Les juges de la 5e chambre dédiée aux affaires terroristes de la Cour pénale du Caire ont eu la main lourde envers Bahey El-Din Hassan. Exilé en France depuis 2014, le directeur de l’Institut du Caire pour l’étude des droits de l’homme (CIHRS) et figure emblématique de la défense des droits humains en Egypte a été condamné à 15 ans de prison ferme le 26 août dernier pour « publication de fausses nouvelles, d’incitation à la violence et d’outrage à la justice ».  Des accusations « montées de toutes pièces en représailles contre son travail légitime en faveur des droits humains », ont indiqué dans un communiqué publié le 27 août dernier un collectif d’ONGs de défense des droits humains dont Amnesty International, Human Right Watch, Reporters Sans Frontières, Ifex et l’Organisation mondiale contre la torture.  

En effet, le régime égyptien du colonel Abdelfatah Al-Sissi a décidé de réprimer les tweets de Bahey El-Din à travers lesquels il dénonce les violations des droits humains en Egypte et particulièrement la pratique de la torture et le manque d’indépendance de la justice : « En septembre 2019, un tribunal l’a condamné par contumace à trois années de détention et à une amende de 20.000 livres égyptiennes (1.260 dollars US) pour un tweet dans lequel il critiquait le procureur général égyptien », rappelle le collectif d’ONGs. Journaliste, Bahey El-Din est l’auteur de plusieurs articles de presse sur l’Egypte publiés par les journaux américains New York Times et The Washington Post.

Le président egyptien, Abdelfatah Al-Sissi

C’est en 1993 que le défenseur des droits humains fonde l’Institut du Caire pour l’étude des droits de l’homme. Après l’arrivée au pouvoir d’Al Sissi en 2014, Bahey El-Dine va faire l’objet de menaces de mort qui vont le contraindre à prendre le chemin de l’exil en France. Malgré cette lourde condamnation, le défenseur acharné des sans-voix égyptiens a dit aux confrères de Radio France Internationale (RFI) sa détermination à aller jusqu’au bout dans ses dénonciations.

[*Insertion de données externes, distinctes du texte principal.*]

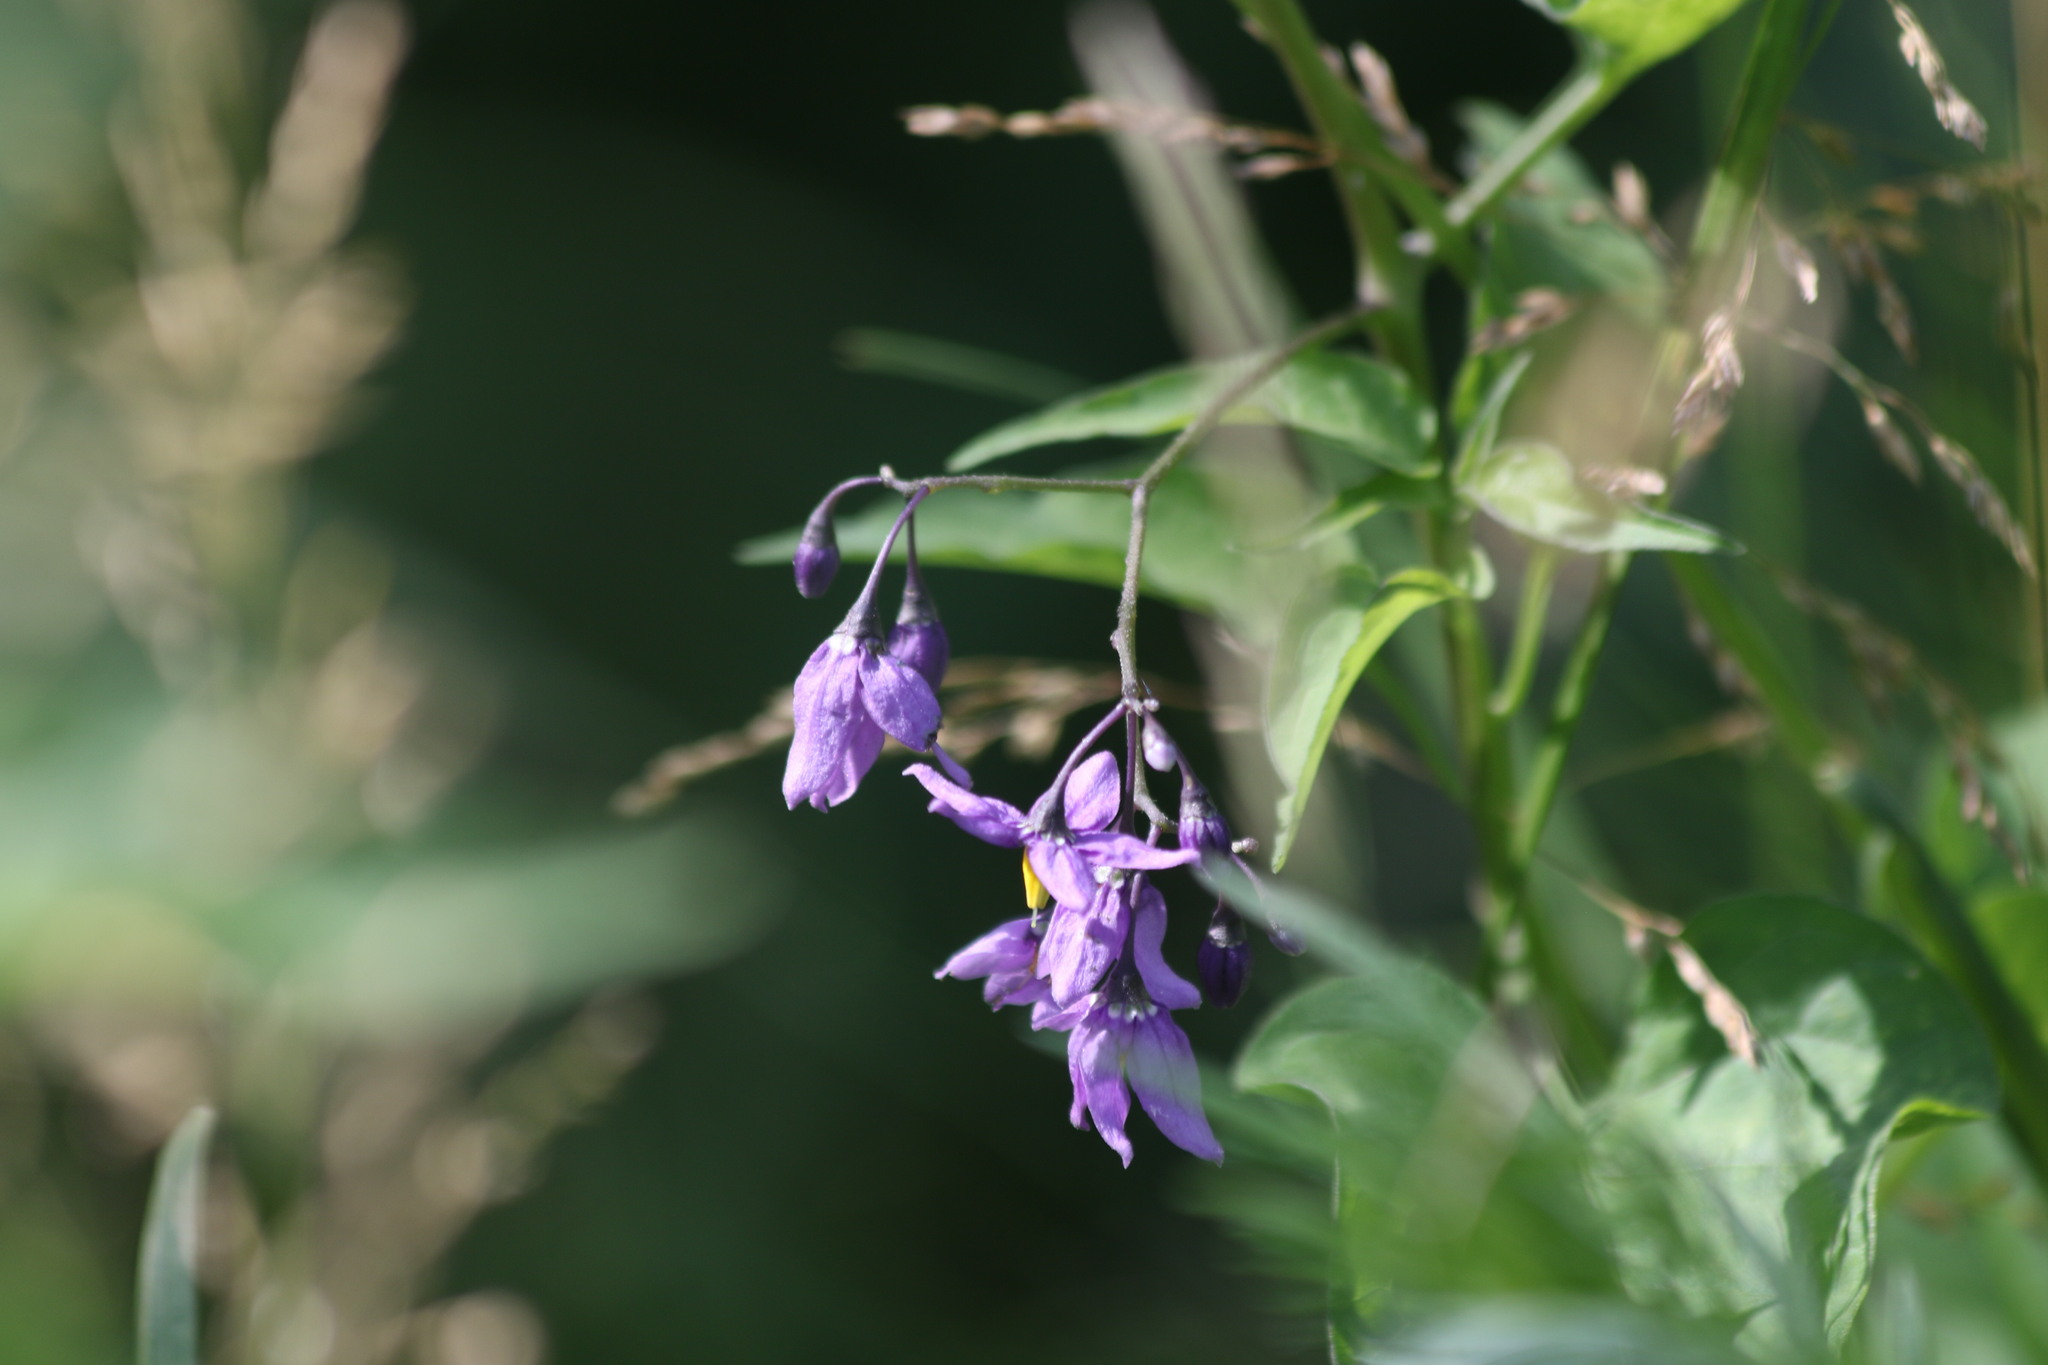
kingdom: Plantae
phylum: Tracheophyta
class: Magnoliopsida
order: Solanales
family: Solanaceae
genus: Solanum
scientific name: Solanum dulcamara
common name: Climbing nightshade
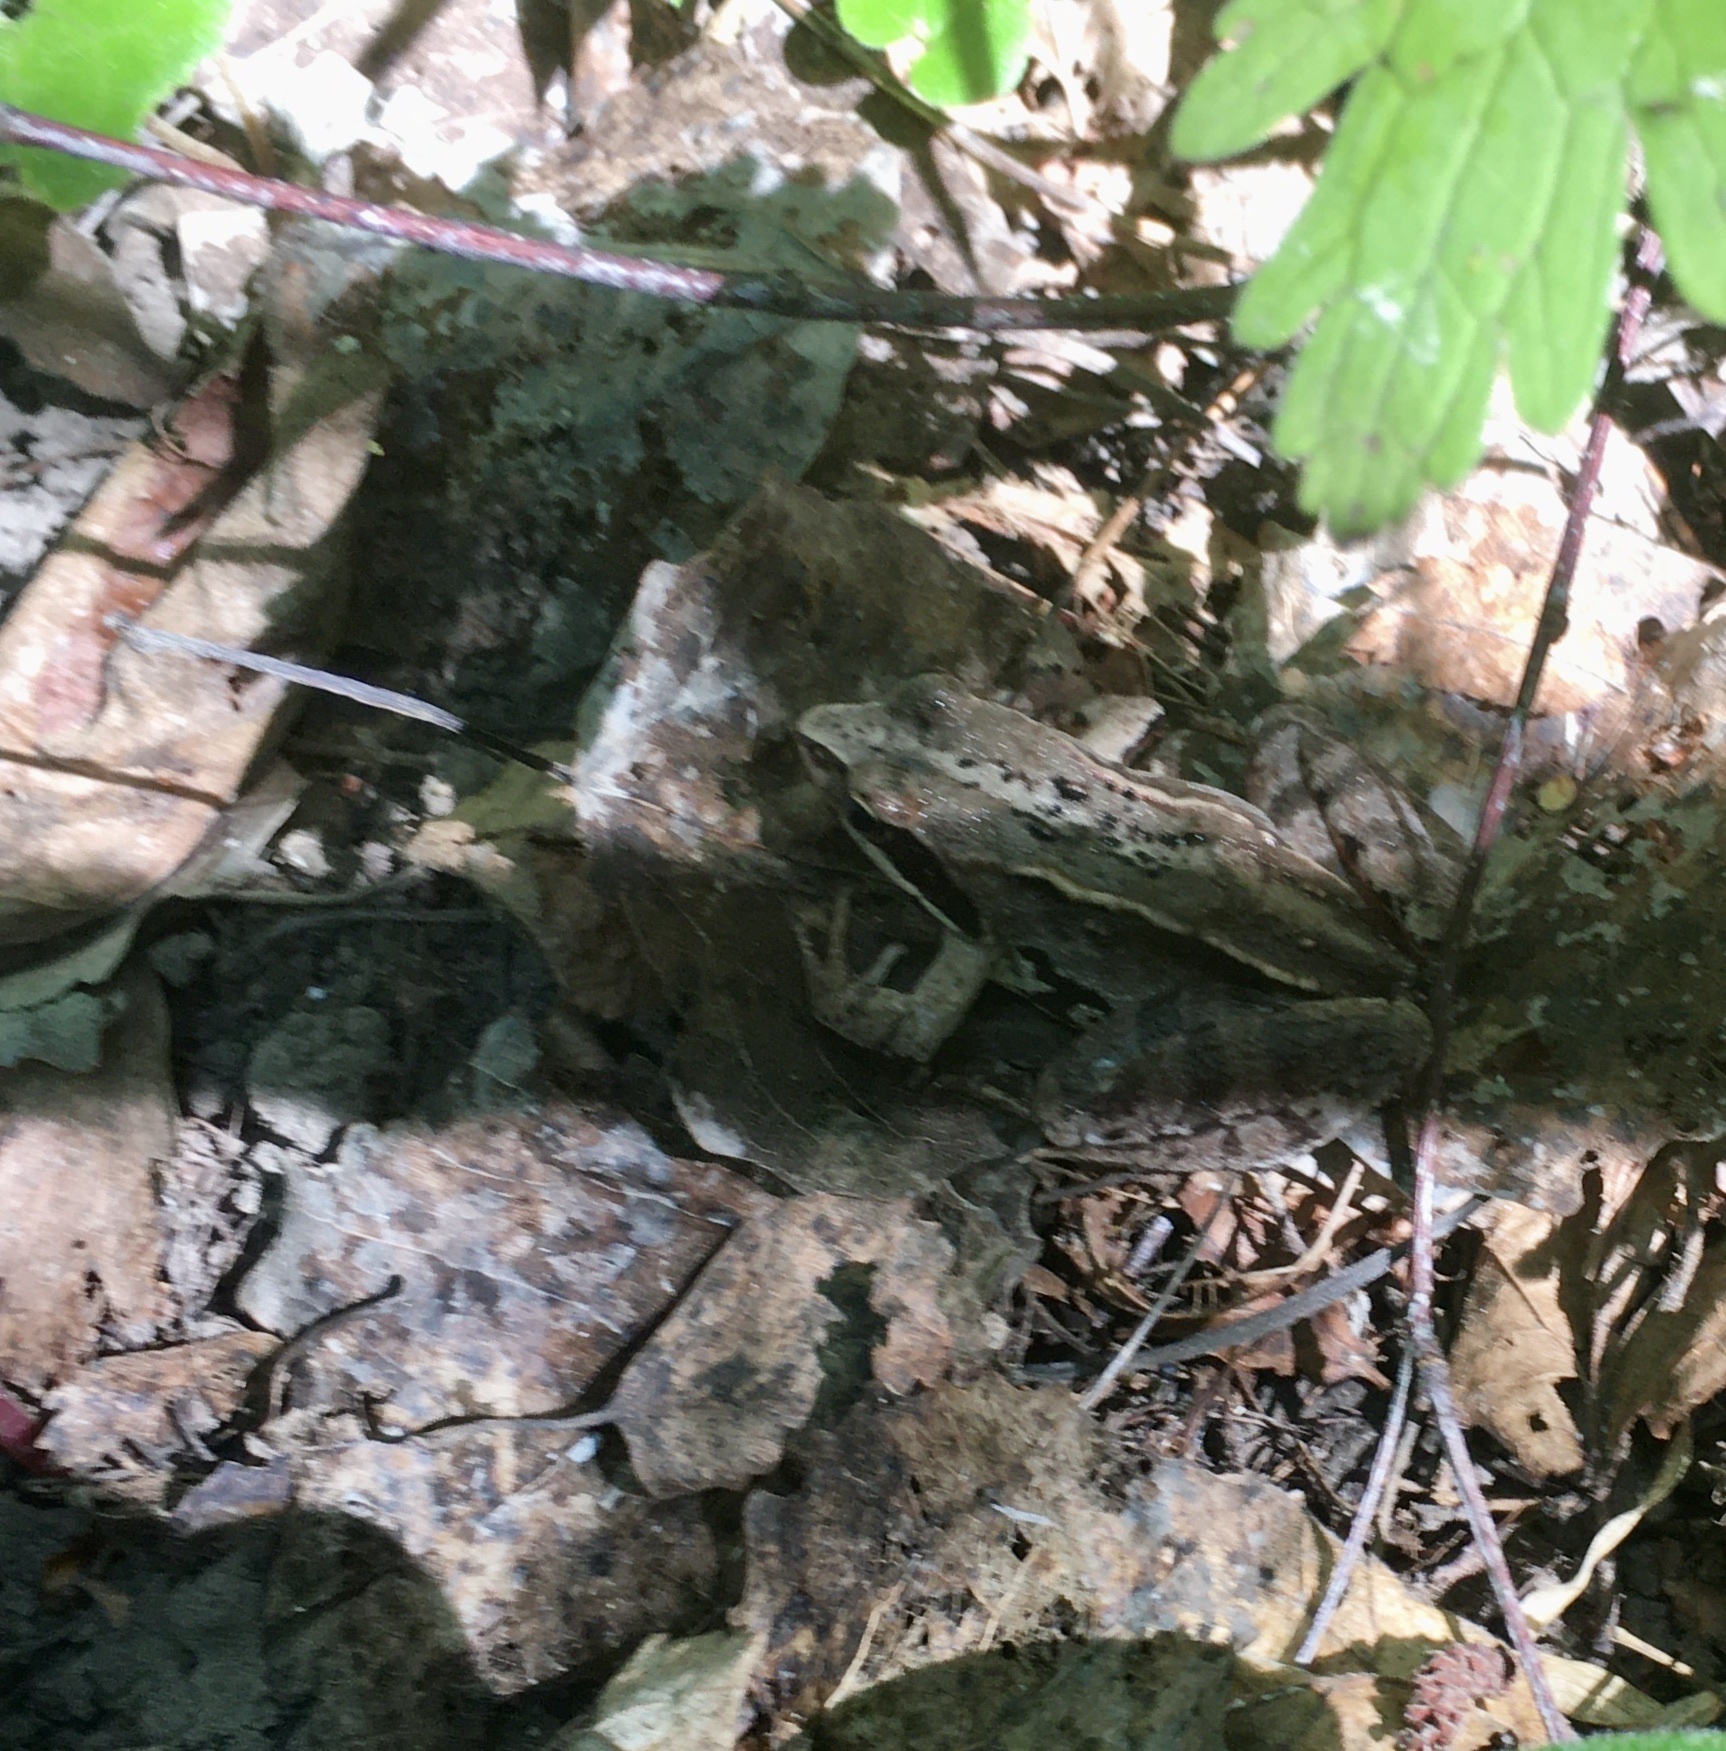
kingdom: Animalia
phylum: Chordata
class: Amphibia
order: Anura
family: Ranidae
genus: Rana
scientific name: Rana arvalis
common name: Moor frog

La condamnation d’El-Dine à 15 ans de prison ferme par contumace renseigne à suffire sur les menaces qui pèsent sur les journalistes, blogueurs, cyber-activistes et autres défenseurs des droits humains qui osent dénoncer les coups tordus du régime d’Al-Sissi : « Sous la présidence d’Abdel Fattah al-Sissi, les autorités égyptiennes ont sévi contre les organisations et activistes des droits humains de manière inédite. Des douzaines d’entre eux ont été arrêtés ou victimes de disparitions forcées, torture, mauvais traitements et harcèlement judiciaire comprenant notamment la tenue d’enquêtes abusives, l’interdiction de voyager ou un gel des avoirs », souligne le communiqué du collectif des ONGs.